Shannon peace activist was previously jailed for similar actions

THE most experienced of the five Catholic Worker members, who entered Shannon Airport damaging a US military plane on Monday morning, has already spent more than 18 months in prison for similar actions on two different continents.

Ciaran O’Reilly, 42, an Irish-Australian, is something of a hero to peace activists having already shown he is willing to spend time in jail for his beliefs.

On New Year’s Day, 1991, Mr O’Reilly and three others entered Griffith’s Air Force Base in New York and began hammering on a military refuelling plane for B52 bombers. He then proceeded to the engine of a nearby B52 bomber armed with cruise missiles and caused enough damage to the engines to disable it.

Before being arrested the small group began breaking up the runway.

At his hearing Mr O’Reilly told the court he had been acting to prevent war in the Persian Gulf and called upon people to non-violently resist war and oppression.

Mr O’Reilly faced a maximum jail sentence of 15 years but was ultimately sentenced to 12 months imprisonment and fined $1,800.

After his release Mr O’Reilly was deported to Australia where he broke into a uranium mine in the Kakadu National Park in the Northern Territory. Having disabled uranium mine equipment he spent the following five months in prison

His latest scrape with the law occurred in Scotland when he was arrested for his role in a blockade of the naval base at Faslane in February 2001. On that occasion he was fined £150.

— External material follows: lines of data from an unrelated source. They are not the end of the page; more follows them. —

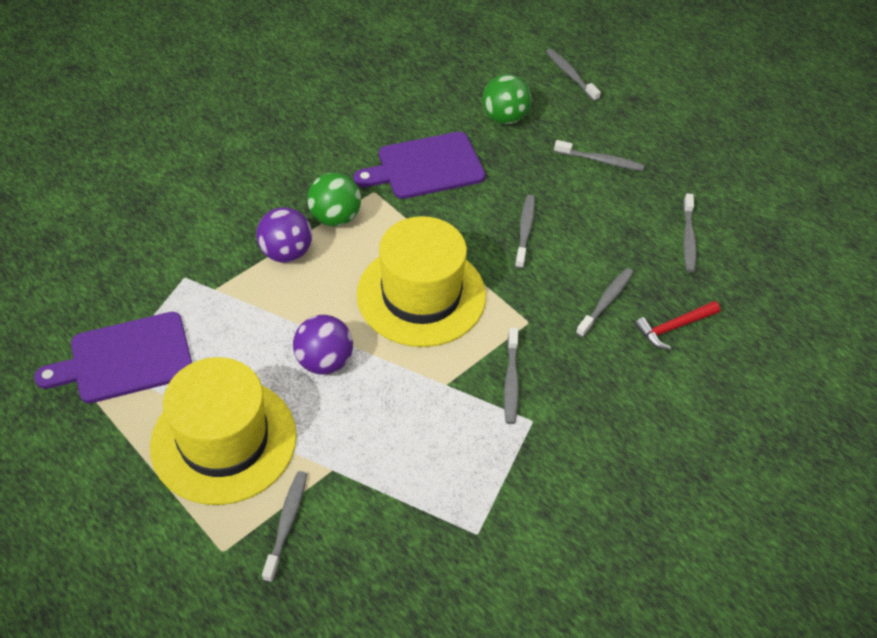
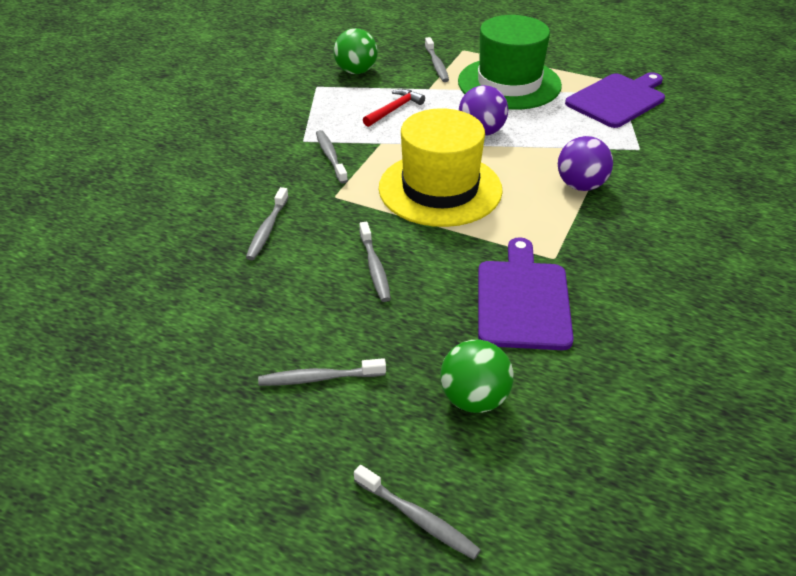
camera: 160 degrees right, 10 degrees down
(224, 440) = (509, 83): yellow hat -> green hat
(335, 217) = (568, 224): green ball -> green ball (356, 71)
(426, 167) = (522, 300): purple cutting board -> purple cutting board turned 45 degrees counterclockwise
(674, 327) = (195, 227): red hammer -> red hammer (394, 109)
(688, 238) = (188, 315): grey toothbrush -> none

The other four Catholic Workers involved in this week’s Shannon action include Karen Fallon, a member of the Faslane peace camp for two years; Deirdre Clancy, a writer and feminist activist; Damien Moran a trainee priest and Nuin Dunlop, a community worker.

As a group, Catholic Workers live a simple lifestyle in community, serve the poor, and resist war and social injustice. Most are grounded in the teachings of the Gospel, prayer, and the Catholic faith.

Three months ago three, Dominican nuns with links to the Catholic Worker movement sliced through the security fence of a nuclear missile launch site in Colorado.

Dominican nuns Carol Gilbert, 55, Jackie Hudson, 68, and Ardeth Platte, 66, poured their own blood on the missile silo lid, as part of what they called a “symbolic disarmament”.

The three nuns had already been arrested two years previously after they attacked a Marine fighter jet with a hammer and threw a bottle of their own blood on the aircraft’s landing gear at Peterson Air Force Base in Colorado Springs.

For their latest action the three nuns are facing up to 30 years in prison and a $250,000 fine.